"One tends to divide my story into periods. But for me, who is inside it, it's different, there's continuity. I agree when someone claims that Park Hotel and Capo Nord were two breakthrough albums, but they are all stages of a journey, I have no points of arrival or restart."
Alice from an interview given to Sky.it, March 30, 2009
Six years after her last "Viaggio In Italia", Alice has broken her discographic silence by finally releasing the live album that was missing from her discography. Thirty years of career that had never seen a release of live material, she came close in '87 but then chose to make "Elisir"; "Lungo la strada live" features the concert held by Carla Bissi in the basilica of San Marco in Milan in 2006 alongside her trusted collaborators Steve Jansen, Alberto Tafuri, and Marco Pancaldi.

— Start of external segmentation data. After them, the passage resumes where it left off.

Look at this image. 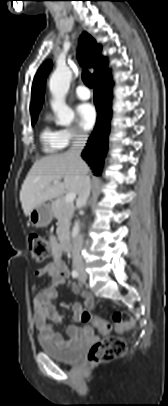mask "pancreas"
Masks as SVG:
<instances>
[{"label": "pancreas", "mask_w": 168, "mask_h": 406, "mask_svg": "<svg viewBox=\"0 0 168 406\" xmlns=\"http://www.w3.org/2000/svg\"><path fill=\"white\" fill-rule=\"evenodd\" d=\"M54 217L58 220L57 235L60 240L69 233L70 221L74 212V205L66 203L63 198H58L52 203Z\"/></svg>", "instance_id": "obj_1"}]
</instances>
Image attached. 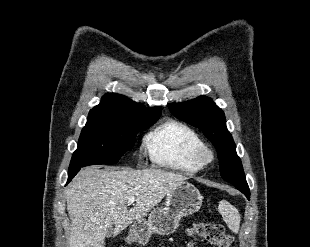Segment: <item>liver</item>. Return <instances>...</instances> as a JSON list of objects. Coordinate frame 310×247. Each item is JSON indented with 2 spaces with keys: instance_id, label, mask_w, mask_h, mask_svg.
I'll use <instances>...</instances> for the list:
<instances>
[{
  "instance_id": "1",
  "label": "liver",
  "mask_w": 310,
  "mask_h": 247,
  "mask_svg": "<svg viewBox=\"0 0 310 247\" xmlns=\"http://www.w3.org/2000/svg\"><path fill=\"white\" fill-rule=\"evenodd\" d=\"M187 177L161 169L122 170L88 167L66 191L71 219L69 247H104L107 231L115 234L147 214ZM136 204L128 210V198Z\"/></svg>"
}]
</instances>
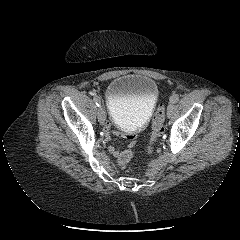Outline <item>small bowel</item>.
Wrapping results in <instances>:
<instances>
[{"instance_id":"obj_1","label":"small bowel","mask_w":240,"mask_h":240,"mask_svg":"<svg viewBox=\"0 0 240 240\" xmlns=\"http://www.w3.org/2000/svg\"><path fill=\"white\" fill-rule=\"evenodd\" d=\"M110 126H111V121L110 120H105L104 121V127H103V132L106 133V138L107 140H112L113 137L116 136H124V138H128V145L130 147H135L137 145V137L135 135L127 133V131H117V133L114 130L110 131ZM113 136V137H112ZM109 151L116 157L120 156V151L114 147H110Z\"/></svg>"}]
</instances>
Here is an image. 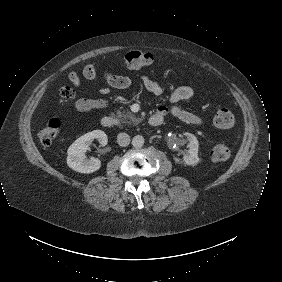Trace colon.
Returning <instances> with one entry per match:
<instances>
[{
    "label": "colon",
    "mask_w": 282,
    "mask_h": 282,
    "mask_svg": "<svg viewBox=\"0 0 282 282\" xmlns=\"http://www.w3.org/2000/svg\"><path fill=\"white\" fill-rule=\"evenodd\" d=\"M154 57L148 51L132 50L124 57L125 65L132 70H139L153 63ZM73 92L70 88L61 90V97L68 99ZM214 124L218 130H228L235 126L236 120L233 112L227 108H221L216 112ZM61 122L58 118H51L41 127L38 138L42 144L50 145L54 142L59 132ZM230 157V150L225 143L219 142L212 147L211 158L213 162L226 161Z\"/></svg>",
    "instance_id": "colon-1"
}]
</instances>
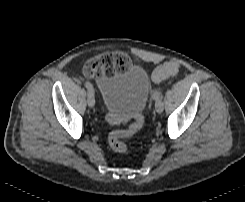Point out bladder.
<instances>
[{"label":"bladder","instance_id":"bladder-1","mask_svg":"<svg viewBox=\"0 0 245 202\" xmlns=\"http://www.w3.org/2000/svg\"><path fill=\"white\" fill-rule=\"evenodd\" d=\"M97 86L102 108L106 112L139 113L146 108L149 101L150 82L140 66H134L113 77H100Z\"/></svg>","mask_w":245,"mask_h":202}]
</instances>
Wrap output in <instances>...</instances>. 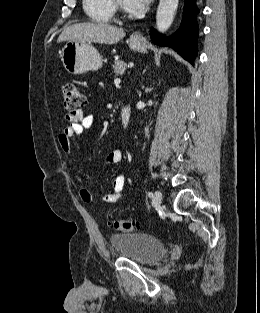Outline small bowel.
I'll return each mask as SVG.
<instances>
[{
  "instance_id": "c3829d8e",
  "label": "small bowel",
  "mask_w": 260,
  "mask_h": 313,
  "mask_svg": "<svg viewBox=\"0 0 260 313\" xmlns=\"http://www.w3.org/2000/svg\"><path fill=\"white\" fill-rule=\"evenodd\" d=\"M69 122L65 128L57 136L58 145L66 153H70L71 139L75 136H82L86 131L91 129L95 124V117L91 114L85 115L82 110L68 112L65 116ZM123 160V152L121 150H114L107 154L105 161L108 164H119ZM76 179L82 183L79 175ZM126 186V177L123 173H119L113 183V190L111 193L103 195L102 201L105 203H114L118 201L124 194ZM79 195L85 203L93 202V195L90 190L82 185L79 189Z\"/></svg>"
}]
</instances>
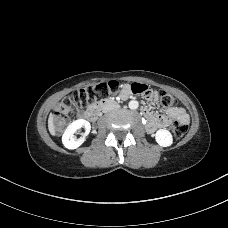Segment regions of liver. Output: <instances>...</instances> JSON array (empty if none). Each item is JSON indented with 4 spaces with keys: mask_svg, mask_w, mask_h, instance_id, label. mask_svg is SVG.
I'll use <instances>...</instances> for the list:
<instances>
[{
    "mask_svg": "<svg viewBox=\"0 0 228 228\" xmlns=\"http://www.w3.org/2000/svg\"><path fill=\"white\" fill-rule=\"evenodd\" d=\"M48 129H49V132L52 136L55 135V126H54V121H53V115L50 114L49 115V118H48Z\"/></svg>",
    "mask_w": 228,
    "mask_h": 228,
    "instance_id": "obj_1",
    "label": "liver"
}]
</instances>
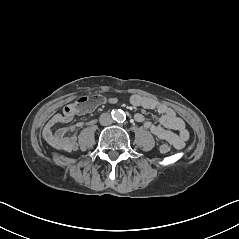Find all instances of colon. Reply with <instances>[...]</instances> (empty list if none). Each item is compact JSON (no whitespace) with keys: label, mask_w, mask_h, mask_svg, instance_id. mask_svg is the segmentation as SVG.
<instances>
[{"label":"colon","mask_w":239,"mask_h":239,"mask_svg":"<svg viewBox=\"0 0 239 239\" xmlns=\"http://www.w3.org/2000/svg\"><path fill=\"white\" fill-rule=\"evenodd\" d=\"M103 97L101 95H94V96H86L80 98L76 103H75V108L76 109H84L90 106L98 105L102 103ZM171 148L167 144H162L160 146V151L162 153H168L170 152Z\"/></svg>","instance_id":"obj_1"}]
</instances>
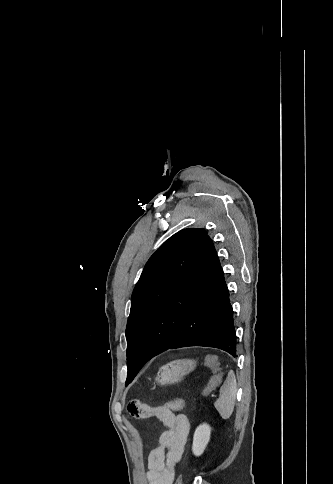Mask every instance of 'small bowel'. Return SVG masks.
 I'll use <instances>...</instances> for the list:
<instances>
[{"instance_id": "obj_1", "label": "small bowel", "mask_w": 333, "mask_h": 484, "mask_svg": "<svg viewBox=\"0 0 333 484\" xmlns=\"http://www.w3.org/2000/svg\"><path fill=\"white\" fill-rule=\"evenodd\" d=\"M128 410L137 418L156 417L167 428L159 437L158 447L149 454L146 478L148 484H172L190 432L189 418L138 400L132 401Z\"/></svg>"}]
</instances>
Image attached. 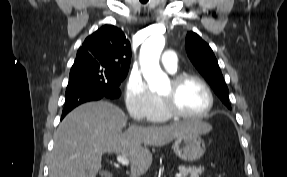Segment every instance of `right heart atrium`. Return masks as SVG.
Returning <instances> with one entry per match:
<instances>
[{"mask_svg":"<svg viewBox=\"0 0 287 177\" xmlns=\"http://www.w3.org/2000/svg\"><path fill=\"white\" fill-rule=\"evenodd\" d=\"M125 106L135 122L151 120L157 108V96L138 74L129 76L124 88Z\"/></svg>","mask_w":287,"mask_h":177,"instance_id":"1","label":"right heart atrium"}]
</instances>
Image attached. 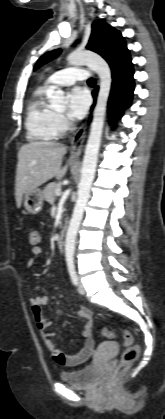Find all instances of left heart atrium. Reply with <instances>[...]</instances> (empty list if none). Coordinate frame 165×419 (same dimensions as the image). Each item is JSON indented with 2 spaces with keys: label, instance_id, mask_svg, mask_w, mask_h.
Masks as SVG:
<instances>
[{
  "label": "left heart atrium",
  "instance_id": "1",
  "mask_svg": "<svg viewBox=\"0 0 165 419\" xmlns=\"http://www.w3.org/2000/svg\"><path fill=\"white\" fill-rule=\"evenodd\" d=\"M90 104L88 92L80 87L73 88L68 93V116L72 119H82Z\"/></svg>",
  "mask_w": 165,
  "mask_h": 419
}]
</instances>
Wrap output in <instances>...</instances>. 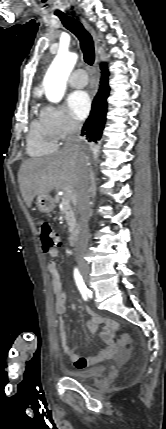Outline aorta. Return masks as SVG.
I'll use <instances>...</instances> for the list:
<instances>
[{"label":"aorta","mask_w":166,"mask_h":429,"mask_svg":"<svg viewBox=\"0 0 166 429\" xmlns=\"http://www.w3.org/2000/svg\"><path fill=\"white\" fill-rule=\"evenodd\" d=\"M77 61V54L60 51L49 67L43 86L47 99L58 103L64 96L66 81Z\"/></svg>","instance_id":"aorta-1"}]
</instances>
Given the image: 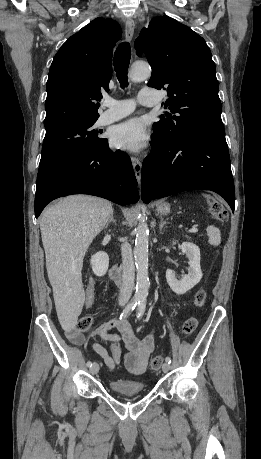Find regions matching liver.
<instances>
[{
    "label": "liver",
    "instance_id": "liver-1",
    "mask_svg": "<svg viewBox=\"0 0 261 459\" xmlns=\"http://www.w3.org/2000/svg\"><path fill=\"white\" fill-rule=\"evenodd\" d=\"M112 213V204L105 199L71 195L41 215L46 269L58 319L66 331L75 328L85 299L81 278L84 256Z\"/></svg>",
    "mask_w": 261,
    "mask_h": 459
}]
</instances>
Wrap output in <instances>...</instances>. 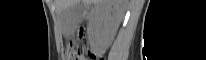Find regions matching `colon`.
I'll return each mask as SVG.
<instances>
[{
	"label": "colon",
	"instance_id": "5ec220e1",
	"mask_svg": "<svg viewBox=\"0 0 206 60\" xmlns=\"http://www.w3.org/2000/svg\"><path fill=\"white\" fill-rule=\"evenodd\" d=\"M80 37H83V32H80ZM67 60H89L94 56L87 54L80 43V39H71L68 41L65 51Z\"/></svg>",
	"mask_w": 206,
	"mask_h": 60
}]
</instances>
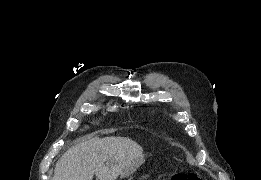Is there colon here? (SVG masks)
Instances as JSON below:
<instances>
[{
    "label": "colon",
    "instance_id": "1",
    "mask_svg": "<svg viewBox=\"0 0 261 180\" xmlns=\"http://www.w3.org/2000/svg\"><path fill=\"white\" fill-rule=\"evenodd\" d=\"M195 173H176L171 176V180H199Z\"/></svg>",
    "mask_w": 261,
    "mask_h": 180
}]
</instances>
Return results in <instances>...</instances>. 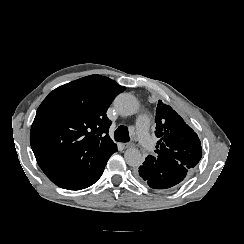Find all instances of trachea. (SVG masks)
Segmentation results:
<instances>
[{
    "mask_svg": "<svg viewBox=\"0 0 244 244\" xmlns=\"http://www.w3.org/2000/svg\"><path fill=\"white\" fill-rule=\"evenodd\" d=\"M115 139L119 142L130 141L128 129L125 126H119L115 131Z\"/></svg>",
    "mask_w": 244,
    "mask_h": 244,
    "instance_id": "3493384b",
    "label": "trachea"
}]
</instances>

The work organically fits into the artist's production of the last decade and completes it, a search for themes common to contemporary reality such as love and faith explored in music and poetry. The theme of the inner journey is resumed and brought to completion as a necessary step in the artistic life of this talent who has suffered from the commercial and frantic mechanisms imposed by record companies. The journey begun with the release of "Capo Nord" in '80 finds its continuity as Alice maintains, it is right to see her production as a natural emanation arising at particular moments of her life, from the initial turmoil that gave way to a more intimate and hermetic soul in search of her own space in the world. The concert is not integral, twelve tracks to ensure the maintenance of an emotion without getting lost, those who have attended an Alice concert in recent years know that it is an almost mystical, spiritual experience and the natural backdrop for her art is now the silence and meditation of a church. The tracks presented all follow this common thread, the opening with "Gli ultimi fuochi", Pasolini's "Febbraio", the more cosmic and profound Battiato of "La cura", the more personal Alice with "Dammi la mano amore" and the splendid "Il contatto".
The piano dominates, the rarefied sounds of keyboards and the light rhythmic embellishments by Jansen support the intense voice of Alice, a live recording that is deeply felt and carefully detailed, which is hoped to mark the resumption of her musical journey.